■ **WHAT IS REQUIRED**
Reproduce every line of the rows below character for character, and leave the pictures out of your answer.

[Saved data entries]
^^^^^^^^^^^^^^^^
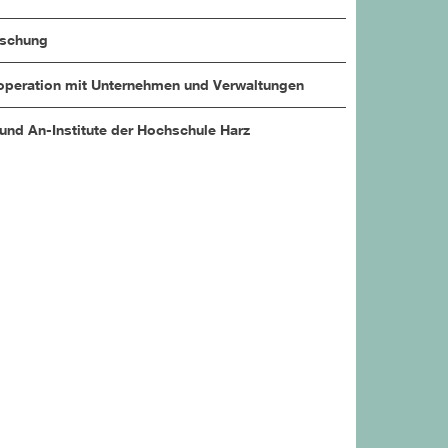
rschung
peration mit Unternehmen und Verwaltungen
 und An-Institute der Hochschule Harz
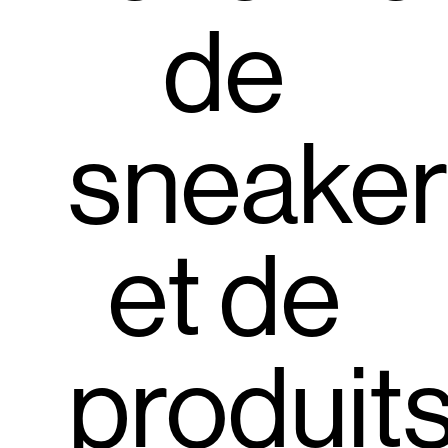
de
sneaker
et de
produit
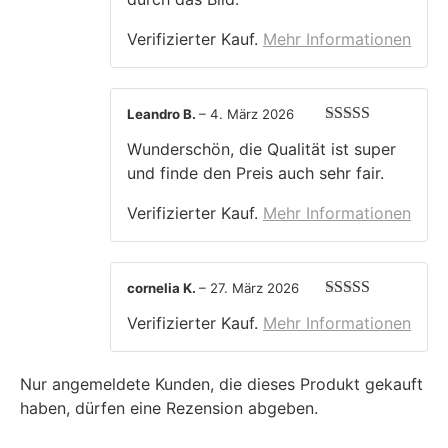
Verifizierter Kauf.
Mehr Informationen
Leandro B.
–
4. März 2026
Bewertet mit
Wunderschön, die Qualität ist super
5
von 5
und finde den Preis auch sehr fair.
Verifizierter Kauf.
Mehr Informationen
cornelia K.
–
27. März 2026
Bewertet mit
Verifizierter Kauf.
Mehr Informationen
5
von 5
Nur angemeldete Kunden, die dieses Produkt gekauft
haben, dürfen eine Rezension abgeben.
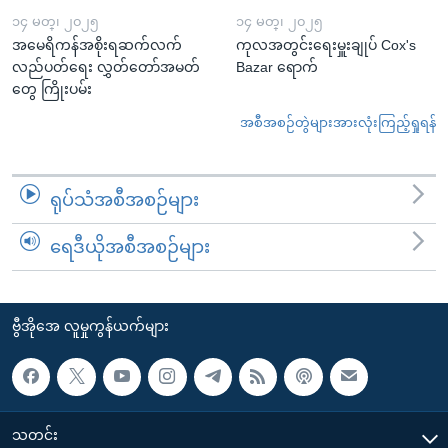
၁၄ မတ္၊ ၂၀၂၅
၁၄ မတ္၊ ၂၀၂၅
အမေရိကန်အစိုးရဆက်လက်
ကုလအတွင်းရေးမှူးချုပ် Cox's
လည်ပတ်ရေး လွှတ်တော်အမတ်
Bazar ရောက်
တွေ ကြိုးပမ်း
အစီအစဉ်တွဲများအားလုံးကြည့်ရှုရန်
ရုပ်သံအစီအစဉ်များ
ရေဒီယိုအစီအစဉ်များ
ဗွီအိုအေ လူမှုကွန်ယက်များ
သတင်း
^^^^^^^^^^^^^^^^
■ **RESPONSE TO THE EXERCISE**
rschung
peration mit Unternehmen und Verwaltungen
 und An-Institute der Hochschule Harz
de
sneaker
et de
produit
Verifizierter Kauf.
Mehr Informationen
Leandro B.
–
4. März 2026
Bewertet mit
Wunderschön, die Qualität ist super
5
von 5
und finde den Preis auch sehr fair.
Verifizierter Kauf.
Mehr Informationen
cornelia K.
–
27. März 2026
Bewertet mit
Verifizierter Kauf.
Mehr Informationen
5
von 5
Nur angemeldete Kunden, die dieses Produkt gekauft
haben, dürfen eine Rezension abgeben.
၁၄ မတ္၊ ၂၀၂၅
၁၄ မတ္၊ ၂၀၂၅
အမေရိကန်အစိုးရဆက်လက်
ကုလအတွင်းရေးမှူးချုပ် Cox's
လည်ပတ်ရေး လွှတ်တော်အမတ်
Bazar ရောက်
တွေ ကြိုးပမ်း
အစီအစဉ်တွဲများအားလုံးကြည့်ရှုရန်
ရုပ်သံအစီအစဉ်များ
ရေဒီယိုအစီအစဉ်များ
ဗွီအိုအေ လူမှုကွန်ယက်များ
သတင်း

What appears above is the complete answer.